*AVAILABLE DATA*:
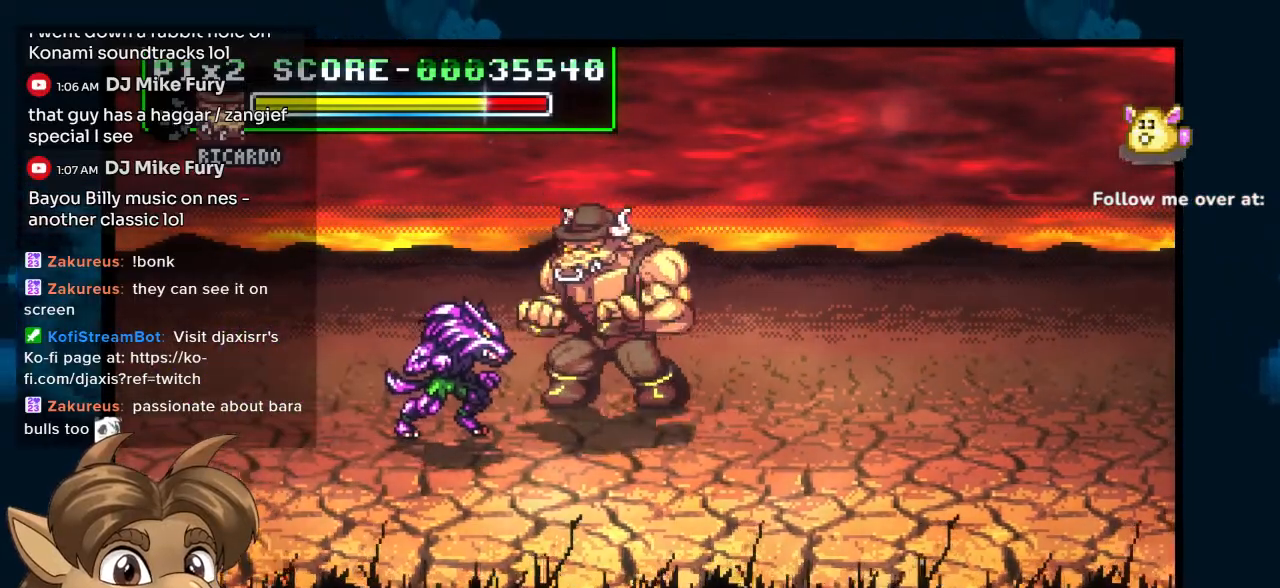
{"buttons": ["DPAD_DOWN"], "left_stick": "center", "right_stick": "center", "events": []}
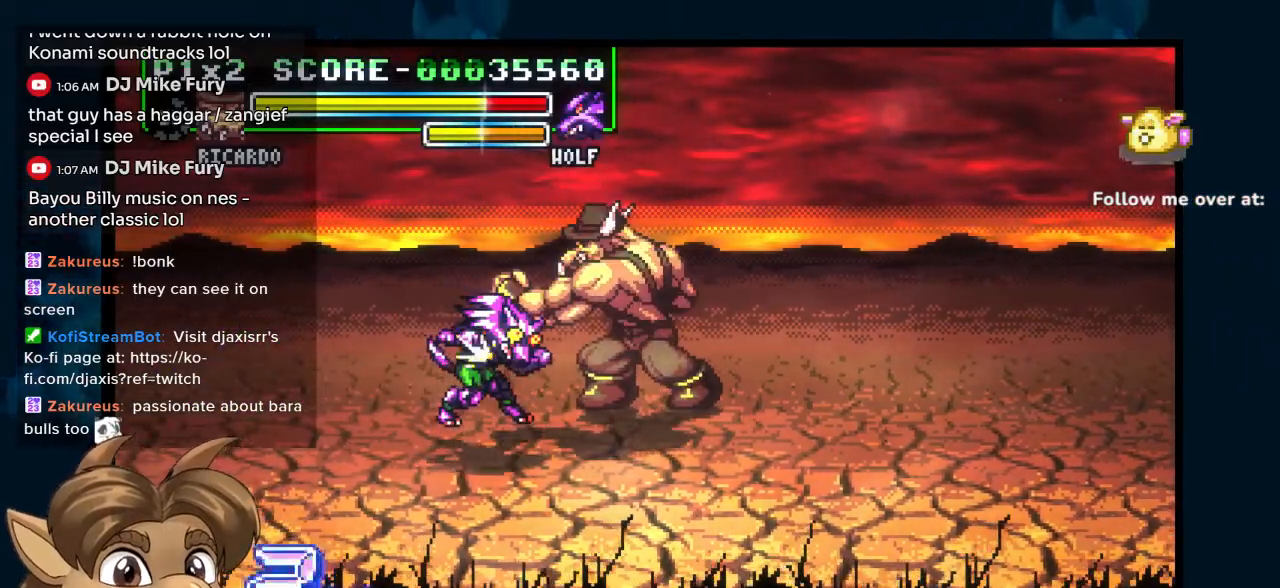
{"buttons": ["DPAD_DOWN"], "left_stick": "center", "right_stick": "center", "events": []}
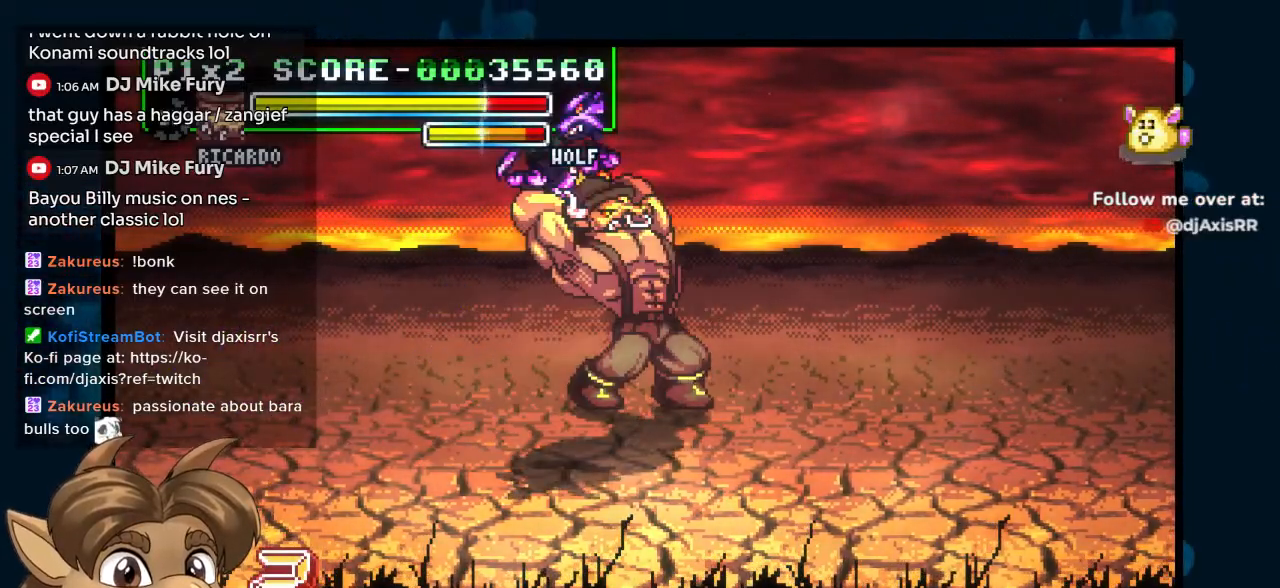
{"buttons": ["DPAD_RIGHT"], "left_stick": "center", "right_stick": "center", "events": [[33, "DPAD_DOWN", "up"], [217, "DPAD_RIGHT", "down"], [250, "DPAD_RIGHT", "up"], [317, "DPAD_RIGHT", "down"], [400, "DPAD_RIGHT", "up"], [450, "DPAD_RIGHT", "down"]]}
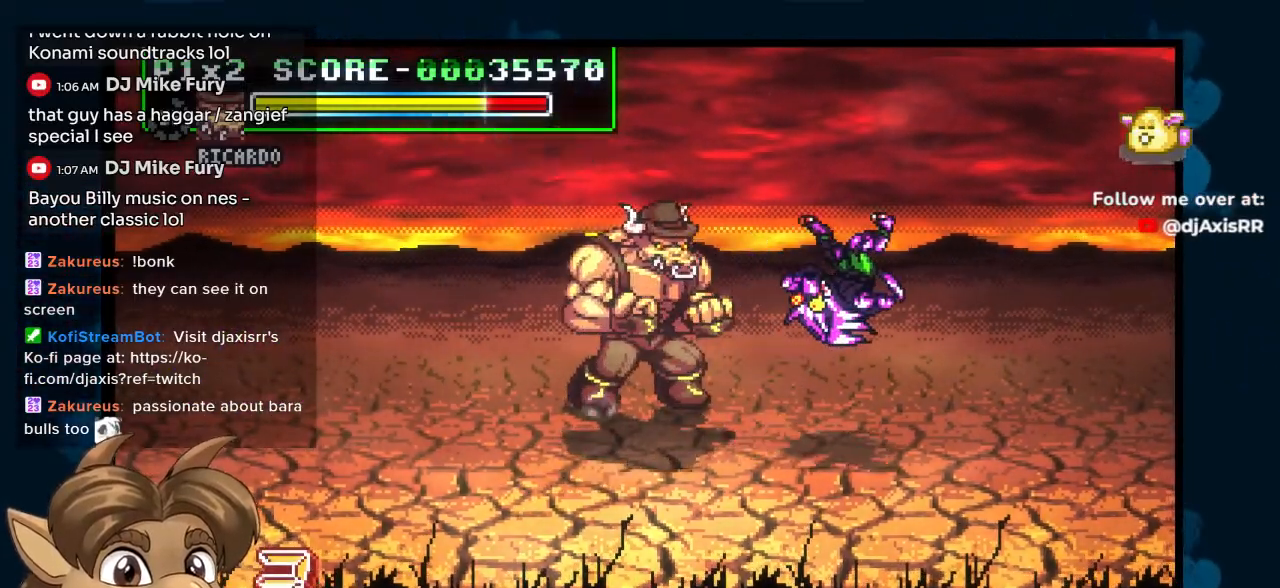
{"buttons": [], "left_stick": "center", "right_stick": "center", "events": [[33, "DPAD_RIGHT", "up"], [50, "DPAD_RIGHT", "down"], [167, "DPAD_RIGHT", "up"]]}
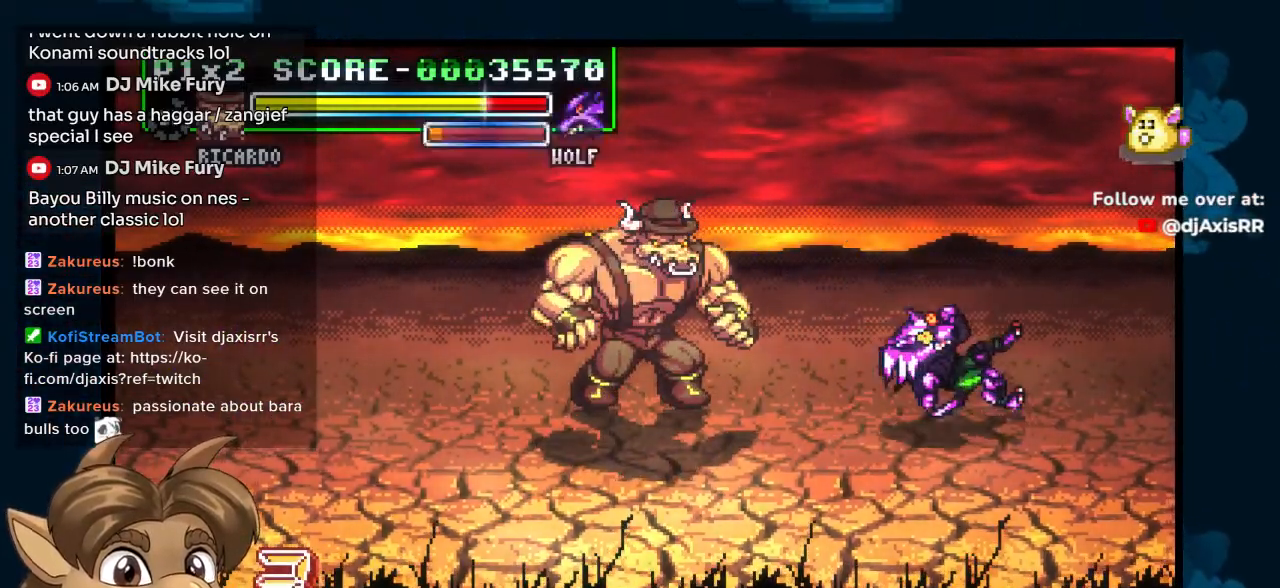
{"buttons": [], "left_stick": "center", "right_stick": "center", "events": []}
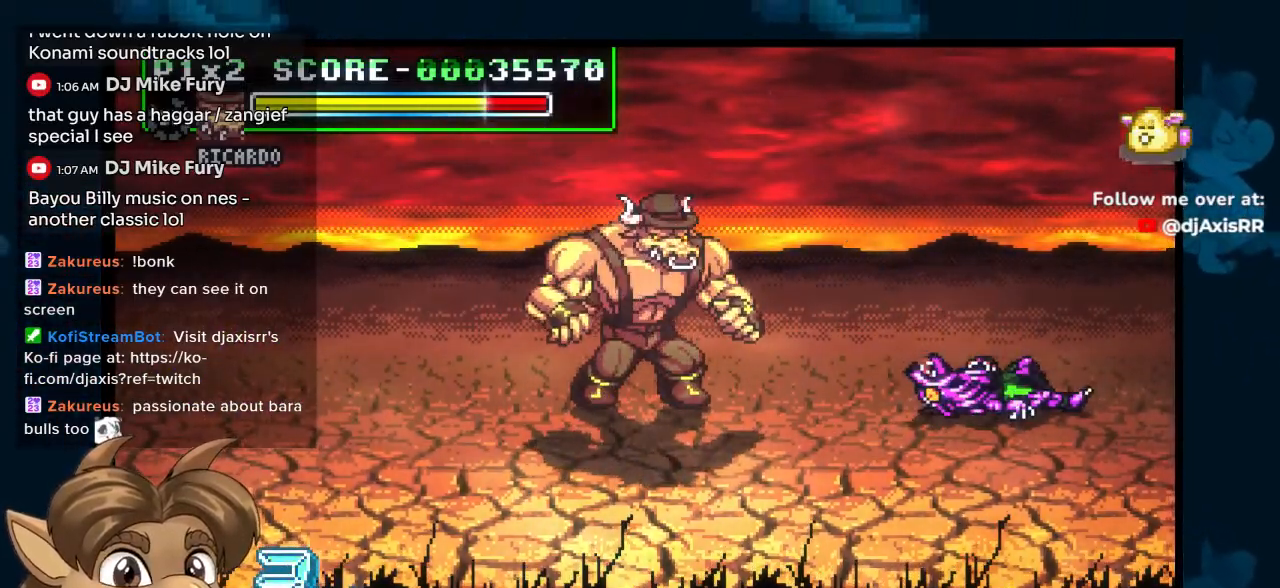
{"buttons": [], "left_stick": "center", "right_stick": "center", "events": [[150, "DPAD_RIGHT", "down"], [483, "DPAD_RIGHT", "up"]]}
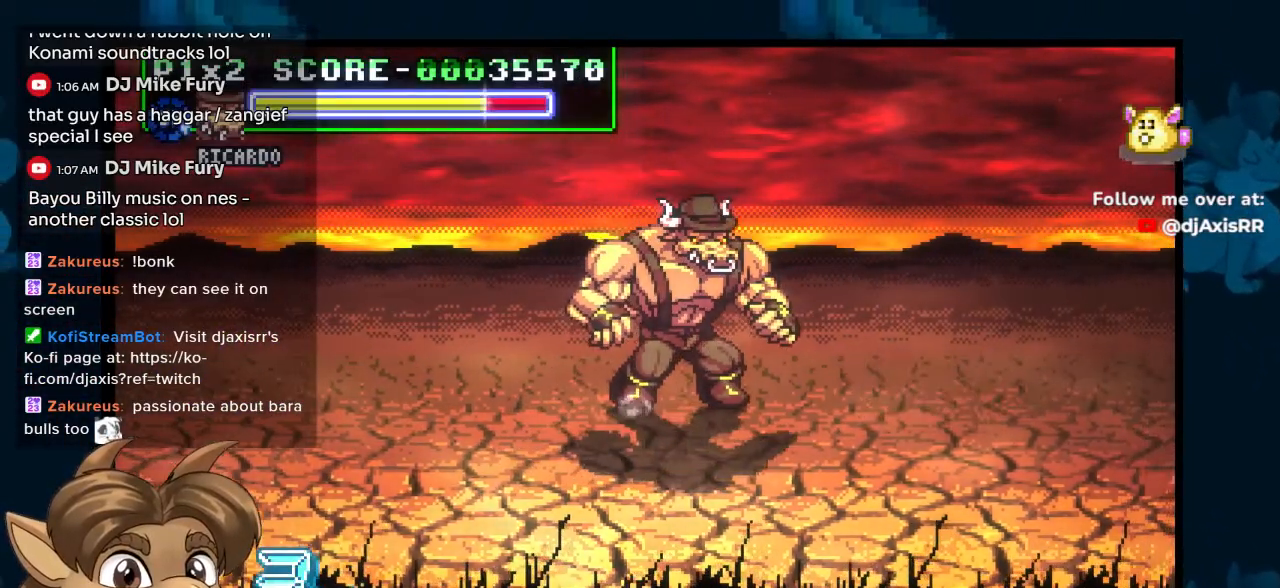
{"buttons": ["DPAD_LEFT"], "left_stick": "center", "right_stick": "center", "events": [[233, "DPAD_LEFT", "down"], [300, "DPAD_LEFT", "up"], [350, "DPAD_LEFT", "down"]]}
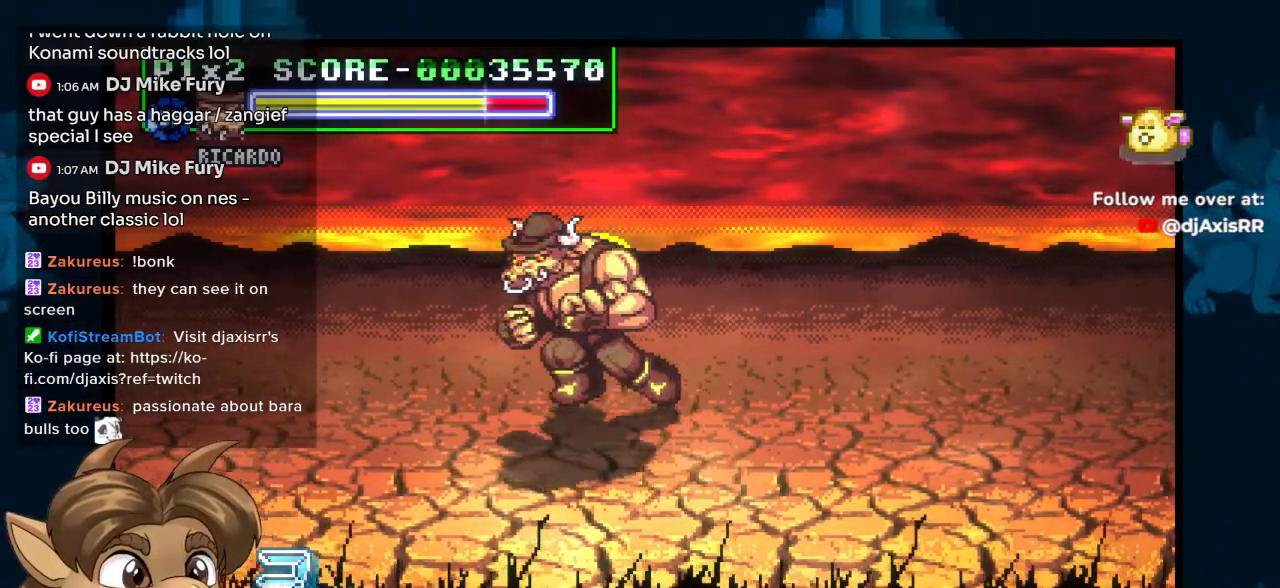
{"buttons": ["DPAD_LEFT"], "left_stick": "center", "right_stick": "center", "events": []}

*GOAL OF THE EXERCISE*: Where an entry includes a picture, drop it, and print the rest of the material word for word.

*SOLUTION FOR THIS TASK*:
{"buttons": ["DPAD_DOWN"], "left_stick": "center", "right_stick": "center", "events": []}
{"buttons": ["DPAD_DOWN"], "left_stick": "center", "right_stick": "center", "events": []}
{"buttons": ["DPAD_RIGHT"], "left_stick": "center", "right_stick": "center", "events": [[33, "DPAD_DOWN", "up"], [217, "DPAD_RIGHT", "down"], [250, "DPAD_RIGHT", "up"], [317, "DPAD_RIGHT", "down"], [400, "DPAD_RIGHT", "up"], [450, "DPAD_RIGHT", "down"]]}
{"buttons": [], "left_stick": "center", "right_stick": "center", "events": [[33, "DPAD_RIGHT", "up"], [50, "DPAD_RIGHT", "down"], [167, "DPAD_RIGHT", "up"]]}
{"buttons": [], "left_stick": "center", "right_stick": "center", "events": []}
{"buttons": [], "left_stick": "center", "right_stick": "center", "events": [[150, "DPAD_RIGHT", "down"], [483, "DPAD_RIGHT", "up"]]}
{"buttons": ["DPAD_LEFT"], "left_stick": "center", "right_stick": "center", "events": [[233, "DPAD_LEFT", "down"], [300, "DPAD_LEFT", "up"], [350, "DPAD_LEFT", "down"]]}
{"buttons": ["DPAD_LEFT"], "left_stick": "center", "right_stick": "center", "events": []}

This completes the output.